El problema: Por favor, reproduce literalmente el fragmento del texto sobre Torrejón y Barajas que va de "Torrejón de Ardoz, acostumbrado" a "quien le despida.", ambos incluidos.

Texto propuesto:
Ya no queda 'pata negra'

Tráfico regular en Torrejón, mientras en Barajas se despega entre falsas amenazas de bomba

Torrejón de Ardoz, acostumbrado a la presencia norteamericana, se divide entre la tranquilidad y el deseo de que la guerra del Golfo no repercuta en España. Muchachos del pueblo que cumplen el servicio militar en la base como voluntarios para poder dormir en casa se quejan de que la protección de los norteamericanos recaiga sobre ellos. Entretanto, en el aeropuerto de Barajas, en medio de un fuerte vigilancia policial, los vuelos de pasajeros sufren los retrasos de costumbre, aunque el viajero -por miedo a los atentados- no tiene quien le despida.

"¿Tienes Winston americano?". A la hora del aperitivo, el Pinky's está lleno. De españoles. La dueña dice que los norteamericanos de Torrejón ya no vienen por aquí, pero Miguel, que es de Castellón y trabaja en la base, "con los nuestros", asegura que anoche estuvo hablando en este mismo lugar con Monroe, un soldado negro que vivió lo de Vietnam y tiembla pensando que están llamando a los reservistas. "Sí esto se pone mal, dentro de nada le va a tocar a él"."Dame un cigarrillo de los buenos, pata negra ", pide el camarero a un hombre que llega de la base, un español vestido con un mono azul y la cabeza cubierta con una gorra de camuflaje de la que parece sentirse orgulloso. El hombre saca un pitillo, uno solo, cuidadosamente: ya no hay pata negra circulando libremente como antes, aunque, por las noches, la discoteca Stone se sigue llenando de norteamericanos, "sobre todo de color", que bailan con muchachas españolas llegadas de los alrededores.

Material facilitado:

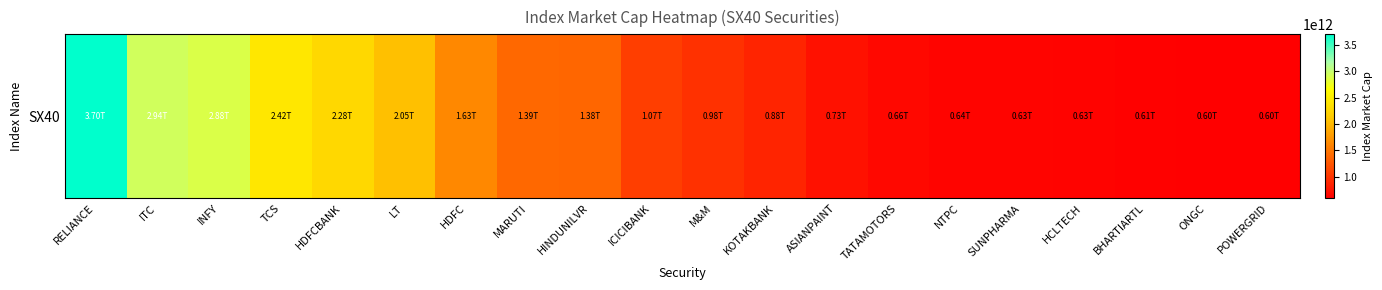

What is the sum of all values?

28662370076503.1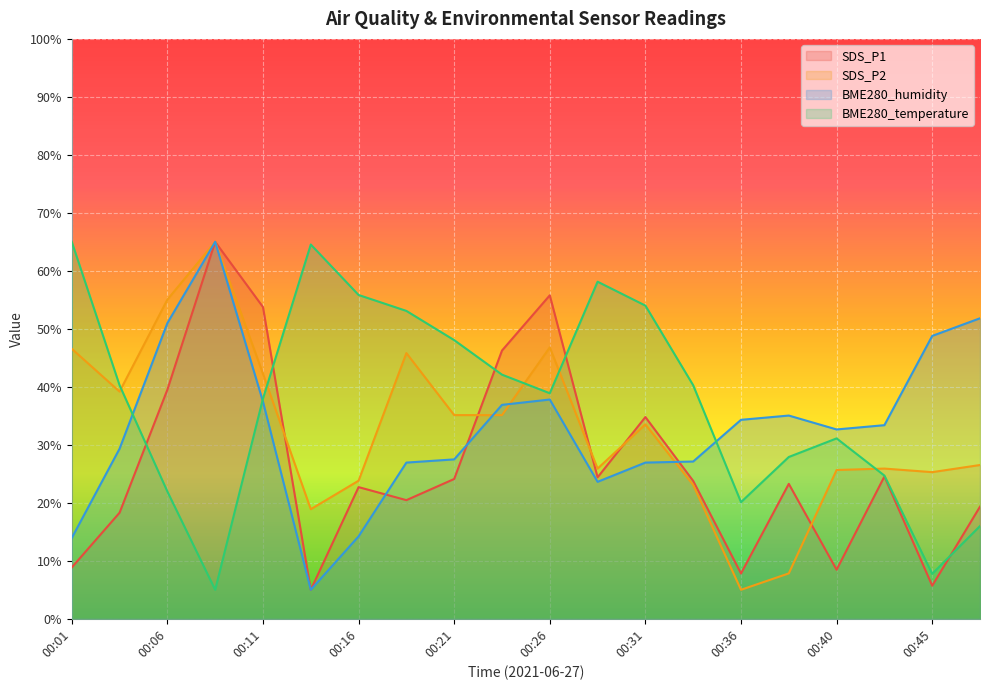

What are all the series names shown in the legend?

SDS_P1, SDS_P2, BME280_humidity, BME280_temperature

Solución:
Torrejón de Ardoz, acostumbrado a la presencia norteamericana, se divide entre la tranquilidad y el deseo de que la guerra del Golfo no repercuta en España. Muchachos del pueblo que cumplen el servicio militar en la base como voluntarios para poder dormir en casa se quejan de que la protección de los norteamericanos recaiga sobre ellos. Entretanto, en el aeropuerto de Barajas, en medio de un fuerte vigilancia policial, los vuelos de pasajeros sufren los retrasos de costumbre, aunque el viajero -por miedo a los atentados- no tiene quien le despida.